## Task prompt
In the blog post, which Robert Shiller book is the writer currently reading?

## Text passage

# # # # # # #

I recently watched "Daybreakers", that weird Ethan Hawke vampire movie that came out a few years ago. Given the bloodsucker glut we're currently living through, it was kind of refreshing to see a movie in which (i) there is no sexy bloodsucking and (ii) vampirism is not a desirable state of being.  It was also pretty cool, aesthetically.  Not quite awesome, in the end, but a nice change from everything else that's out there.  Justin Cronin's "The Passage" was another recent non-sexy take on vampirism that I found interesting (although lots of the post-apocalyptic colony storyline was painfully predictable if you've read "The Stand" or anything similar).  

 
So I am currently enjoying a truly delightful one-month break between jobs.  I am not getting paid, so this isn't garden leave (although I wish it was, just because I would enjoy saying that I was on garden leave, as anyone who knows me would promptly because extremely worried for the state of American horticulture).  But it is a completely turned-off break, and I'm really enjoying it. 

I had to cancel my Scotland trip, since I have to start New Job, and I couldn't go anywhere as I still have my weekly teaching gig at the law school.  But just having this time, in Seattle, at a lovely time of year, with nothing to do except please myself...it's miraculous. 

I've been reading a ton - and I have enough of an attention span, due to the lack of a blackberry, that I can actually read stuff that requires concentrated effort.  Currently I'm reading "Finance and the Good Society", by Robert Shiller - it's really excellent, especially if you are, like me, a capitalist by persuasion but concerned about the state of the free market. 

The biggest difference, however, is that for the first time in four years or so, I have quiet space in my mind.  Because I don't have the constantly blinking blackberry (the "red light of death to your weekend", my friend calls it), or the constant awareness of how much I have to do, my mind is actually, when not being used, quiet still. 

It is remarkably pleasant. 

On a completely other note, I watched "A Scandal in Belgravia" last night and was really disappointed.  First off, I felt like the "what Sherlock's thinking" captions were used more than usual (and more than necessary).  Secondly, I wasn't interested by Irene Adler, and I didn't buy that she was so unique and different that she would have penetrated the haze of Sherlock's sherlockitude. 

Anyway.  Next week is their riff on "The Hound of the Baskervilles," which I love AND the episode has Russell Tovey in it.  I think he's fantastic, so I have high hopes.

# # # # # # #

## Material supplied
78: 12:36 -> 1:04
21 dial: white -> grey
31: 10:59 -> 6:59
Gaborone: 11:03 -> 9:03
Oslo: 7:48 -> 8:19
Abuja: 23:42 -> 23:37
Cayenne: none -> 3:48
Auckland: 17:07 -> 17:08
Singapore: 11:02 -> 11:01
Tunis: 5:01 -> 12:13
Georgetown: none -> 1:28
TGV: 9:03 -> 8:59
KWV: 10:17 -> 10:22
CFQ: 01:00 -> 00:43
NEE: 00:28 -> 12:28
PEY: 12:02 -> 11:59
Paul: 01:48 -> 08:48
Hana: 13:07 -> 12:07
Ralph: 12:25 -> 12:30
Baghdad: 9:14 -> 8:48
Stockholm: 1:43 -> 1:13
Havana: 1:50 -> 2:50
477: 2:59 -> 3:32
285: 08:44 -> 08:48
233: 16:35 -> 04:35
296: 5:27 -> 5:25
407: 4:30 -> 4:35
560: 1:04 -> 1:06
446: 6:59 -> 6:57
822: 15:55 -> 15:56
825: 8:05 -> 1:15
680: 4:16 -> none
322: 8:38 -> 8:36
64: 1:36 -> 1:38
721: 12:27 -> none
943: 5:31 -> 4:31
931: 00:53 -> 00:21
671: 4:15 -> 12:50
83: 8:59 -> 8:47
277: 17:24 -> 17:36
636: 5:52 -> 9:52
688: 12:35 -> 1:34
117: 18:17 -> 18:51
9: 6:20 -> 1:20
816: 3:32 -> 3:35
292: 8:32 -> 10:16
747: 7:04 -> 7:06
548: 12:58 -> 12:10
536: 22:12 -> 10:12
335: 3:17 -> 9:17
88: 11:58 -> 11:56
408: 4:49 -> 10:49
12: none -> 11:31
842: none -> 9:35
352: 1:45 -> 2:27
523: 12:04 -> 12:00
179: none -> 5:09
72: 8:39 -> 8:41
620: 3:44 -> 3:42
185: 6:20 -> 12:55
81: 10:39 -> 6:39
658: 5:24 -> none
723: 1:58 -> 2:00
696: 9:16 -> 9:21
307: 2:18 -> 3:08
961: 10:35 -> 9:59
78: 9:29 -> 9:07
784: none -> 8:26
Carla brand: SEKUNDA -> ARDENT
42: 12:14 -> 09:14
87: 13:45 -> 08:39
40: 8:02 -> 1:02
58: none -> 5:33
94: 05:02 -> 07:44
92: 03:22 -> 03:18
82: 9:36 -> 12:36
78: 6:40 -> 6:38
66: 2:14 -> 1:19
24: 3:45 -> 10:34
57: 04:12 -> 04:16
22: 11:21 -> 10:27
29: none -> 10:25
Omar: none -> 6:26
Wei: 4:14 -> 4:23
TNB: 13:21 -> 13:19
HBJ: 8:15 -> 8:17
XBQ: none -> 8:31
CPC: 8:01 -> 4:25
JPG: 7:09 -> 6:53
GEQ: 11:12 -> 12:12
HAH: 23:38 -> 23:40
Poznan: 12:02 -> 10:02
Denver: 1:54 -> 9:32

# # # # # # #

## Solution
"Finance and the Good Society"